The New York Times recently reported that one of your companies was charging patients on Medicare more than $650 for a medication that would have cost less than $50 at an online pharmacy without any insurance at all. A different patient was reportedly charged $211 by another one of your companies for a drug he could have acquired at Costco for $22. That’s a 10-1 ratio between what people are paying through the PBMs versus what they can get in just an out-of-pocket purchase.
Who do these policies benefit? Well, obviously not patients. It seems they benefit the PBM, which gets reimbursed by the health insurer for that higher price.
Even if this system works for some patients, it's clear that many served by your companies are falling through the cracks—whether they experience delays in getting the medicine they need or are forced to overpay.
In a for-profit health care system, we know companies will seek profits. But it is unacceptable for those profits to come at the expense of patients getting the basic medicine they need to lead their full and healthy lives.
Democrats on this Committee have long worked to hold Big Pharma accountable for the ways in which they relentlessly manipulate the price of medications and make them unaffordable for millions of Americans. Our three-year investigation revealed that pharmaceuticals use anticompetitive tactics to stop generics from entering the market and target the U.S. for high prices because our government simply did not have the power to directly negotiate with them the way our peer countries do.

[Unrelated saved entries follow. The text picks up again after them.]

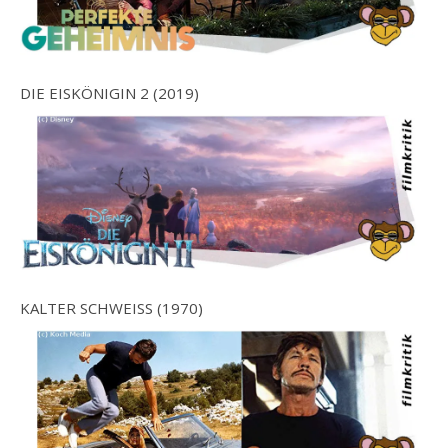
DIE EISKÖNIGIN 2 (2019)
KALTER SCHWEISS (1970)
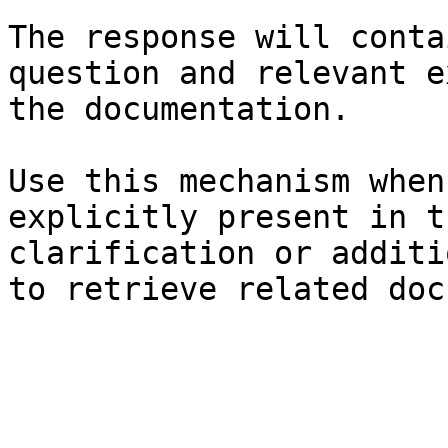
The response will conta
question and relevant e
the documentation.

Use this mechanism when
explicitly present in t
clarification or additi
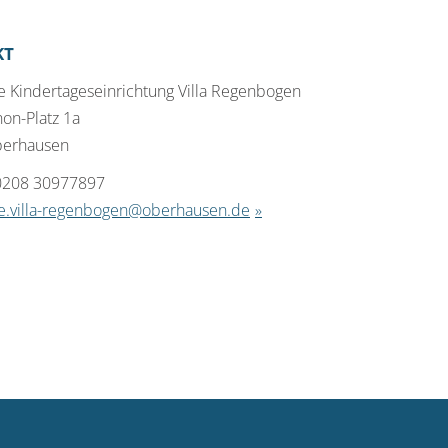
KT
e Kindertageseinrichtung Villa Regenbogen
on-Platz 1a
berhausen
 0208 30977897
e.villa-regenbogen@oberhausen.de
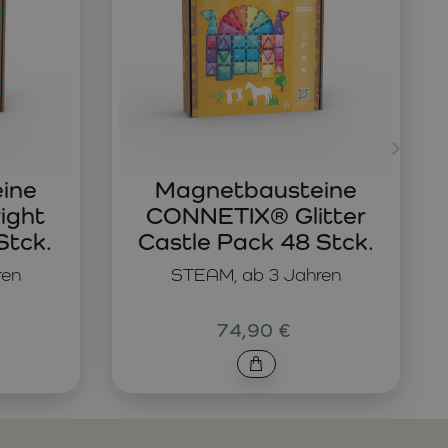
ine
Magnetbausteine
ight
CONNETIX® Glitter
Stck.
Castle Pack 48 Stck.
ren
STEAM, ab 3 Jahren
74,90 €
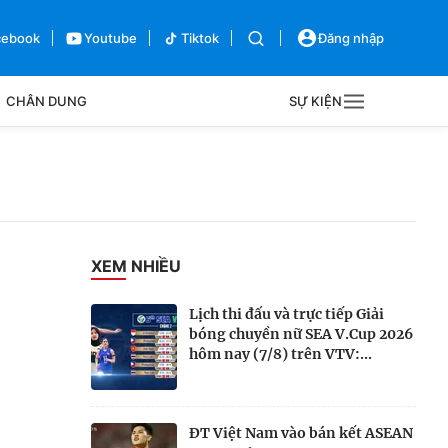
cebook
Youtube
Tiktok
Đăng nhập
CHÂN DUNG
SỰ KIỆN
g
Sự kiện
Bên lề
XEM NHIỀU
Lịch thi đấu và trực tiếp Giải
bóng chuyền nữ SEA V.Cup 2026
hôm nay (7/8) trên VTV:...
ĐT Việt Nam vào bán kết ASEAN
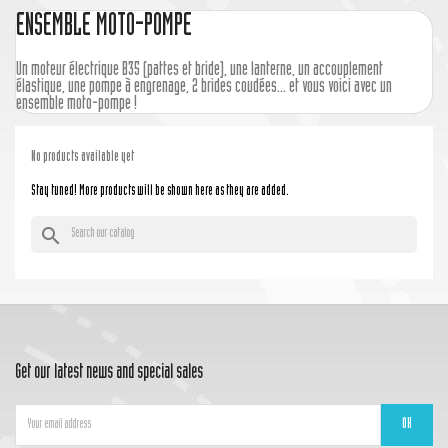
ENSEMBLE MOTO-POMPE
Un moteur électrique B35 (pattes et bride), une lanterne, un accouplement
élastique, une pompe à engrenage, 2 brides coudées... et vous voici avec un
ensemble moto-pompe !
No products available yet
Stay tuned! More products will be shown here as they are added.
search
Get our latest news and special sales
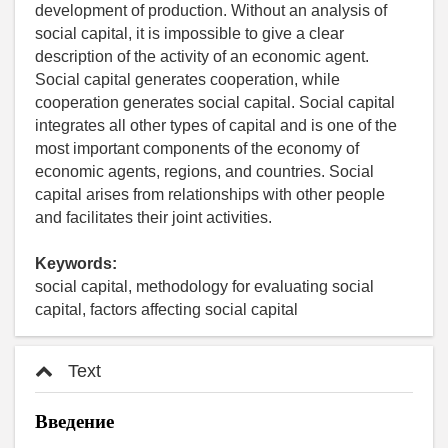
development of production. Without an analysis of
social capital, it is impossible to give a clear
description of the activity of an economic agent.
Social capital generates cooperation, while
cooperation generates social capital. Social capital
integrates all other types of capital and is one of the
most important components of the economy of
economic agents, regions, and countries. Social
capital arises from relationships with other people
and facilitates their joint activities.
Keywords:
social capital, methodology for evaluating social
capital, factors affecting social capital
Text
Введение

But last Congress, Democrats passed the Inflation Reduction Act, and the wins from that landmark legislation are already being felt. Beginning next year, Medicare will negotiate drug pricing directly with pharmaceuticals and drug companies will now have to reimburse the government when they raise prices beyond the rate of inflation.
But we have a long way to go to place people over profits, to put healthcare first. I hope that today’s hearing can shed light on the ways that PBMs are taking a page from Big Pharma’s practices and exacerbating the drug affordability crisis. We need a health care system that works better for everyone.
Thank you, Mr. Chairman. I yield back.